Distributed checklist:

• Use the same model_name, start_version, and num_versions on both roles.
• Keep publisher and receiver running concurrently so receiver can observe each update.
• App SDK only connects to local daemon in this workflow (127.0.0.1:50052).
• Receiver materialization path in this harness is fixed to p2p-only (no disk/local fallback).
• For retention validation, inspect publisher summary: with keep_last=2 and v1..v3, v1 should remain key-resolvable but become non-materializable, while v2/v3 remain materializable.
• For cluster-level replica checks, use --hold-after-finish-s to keep receiver daemons alive briefly after completion, then query GS metadata (ClusterRuntimeService.BatchGetReplicaCounts).

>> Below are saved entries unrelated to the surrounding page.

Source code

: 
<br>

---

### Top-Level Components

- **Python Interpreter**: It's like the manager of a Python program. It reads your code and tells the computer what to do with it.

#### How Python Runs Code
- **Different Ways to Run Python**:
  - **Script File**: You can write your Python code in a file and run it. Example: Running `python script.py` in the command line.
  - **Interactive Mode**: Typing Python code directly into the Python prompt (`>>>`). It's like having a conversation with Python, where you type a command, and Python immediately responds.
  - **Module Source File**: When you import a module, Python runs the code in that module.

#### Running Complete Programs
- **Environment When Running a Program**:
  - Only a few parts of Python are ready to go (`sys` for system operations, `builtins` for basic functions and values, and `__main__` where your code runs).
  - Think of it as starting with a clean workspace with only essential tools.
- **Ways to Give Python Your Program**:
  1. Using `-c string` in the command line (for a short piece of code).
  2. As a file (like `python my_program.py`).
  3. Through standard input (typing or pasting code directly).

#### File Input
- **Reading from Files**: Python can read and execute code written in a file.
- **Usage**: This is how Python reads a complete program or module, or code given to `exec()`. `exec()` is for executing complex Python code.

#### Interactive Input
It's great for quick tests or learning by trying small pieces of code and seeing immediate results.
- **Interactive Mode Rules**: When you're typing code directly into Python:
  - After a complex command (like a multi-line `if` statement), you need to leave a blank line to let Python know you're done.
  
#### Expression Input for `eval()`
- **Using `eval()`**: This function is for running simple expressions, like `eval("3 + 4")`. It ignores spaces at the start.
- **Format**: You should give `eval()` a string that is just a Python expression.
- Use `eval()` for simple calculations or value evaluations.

Multi-host Suite (orchestratorctl)

For staged scale-out (2-node -> 3-node) with group_realization staged binding updates and retention checks, use:

• examples/cross_host/cross_host_weight_publisher_runner.py (single case runner)
• examples/cross_host/run_multihost_weight_publisher_suite.sh (suite entry)

Example:

source .venv/bin/activate

export TC_WP_PUBLISHER_PROC=<PUBLISHER_PROCESS_ID>
export TC_WP_RECEIVER_PROCS=<RECEIVER1_PROCESS_ID>,<RECEIVER2_PROCESS_ID>
export TC_GS_ADDR=<GS_IP>:50051
export TC_PUBLISH_INTERVAL_S=60
export TC_RECEIVER_TIMEOUT_S=95
export TC_MAX_PUBLISH_TO_APPLY_S=30
export TC_SCALE_RECEIVER_COUNTS=1,2,4,8,16,31
export TC_SCALE_NUM_VERSIONS=10
export TC_LONG_RUN_ENABLE=1
export TC_LONG_RUN_NUM_VERSIONS=20
export TC_LONG_RUN_TARGET_DURATION_S=900
export TC_PROGRESS_POLL_S=10

bash examples/cross_host/run_multihost_weight_publisher_suite.sh

Progressive dissemination benchmark lane:

• Keep it disabled for baseline runs. Enable it explicitly with TC_WP_PROGRESSIVE_ENABLE=1 after starting Global Store with worker_policy.progressive_replication.enabled=true.
• The suite propagates daemon-side reporting knobs: TC_WP_PROGRESSIVE_REPORT_INTERVAL, TC_WP_PROGRESSIVE_MIN_REPORT_DELTA_BYTES, and TC_WP_PROGRESSIVE_VERIFY_BEFORE_REPORT.
• Progressive and baseline runs should use the same receiver counts, payload mode, publish interval, and timeout settings before comparing concentration or tail-latency metrics.
• Add the optional failure-injection lane with TC_WP_FAILURE_INJECTION_ENABLE=1. The suite then appends one extra case that stops a selected receiver daemon after publisher start (TC_WP_FAILURE_INJECTION_TARGET=receiver:0 by default) and records whether the remaining receivers still complete. Tune TC_WP_FAILURE_INJECTION_DELAY_S so the selected receiver has become a useful progressive source in the target topology.
• Use examples/cross_host/summarize_scaleout_suite.py --tp-dir <RUN_DIR> to produce JSON and Markdown reports. The TP report groups cases into baseline, progressive, and failure-injection lanes and summarizes source concentration and publish-to-apply latency metrics.

Timeout guidance:

• TC_RECEIVER_TIMEOUT_S must be larger than publish interval.
  Example: with TC_PUBLISH_INTERVAL_S=60, use TC_RECEIVER_TIMEOUT_S>=95.
• Keep end-to-end update SLA strict with TC_MAX_PUBLISH_TO_APPLY_S (default 30).
• Suite prints periodic [progress] heartbeats (poll interval controlled by TC_PROGRESS_POLL_S) so long-running cases can be observed in real time.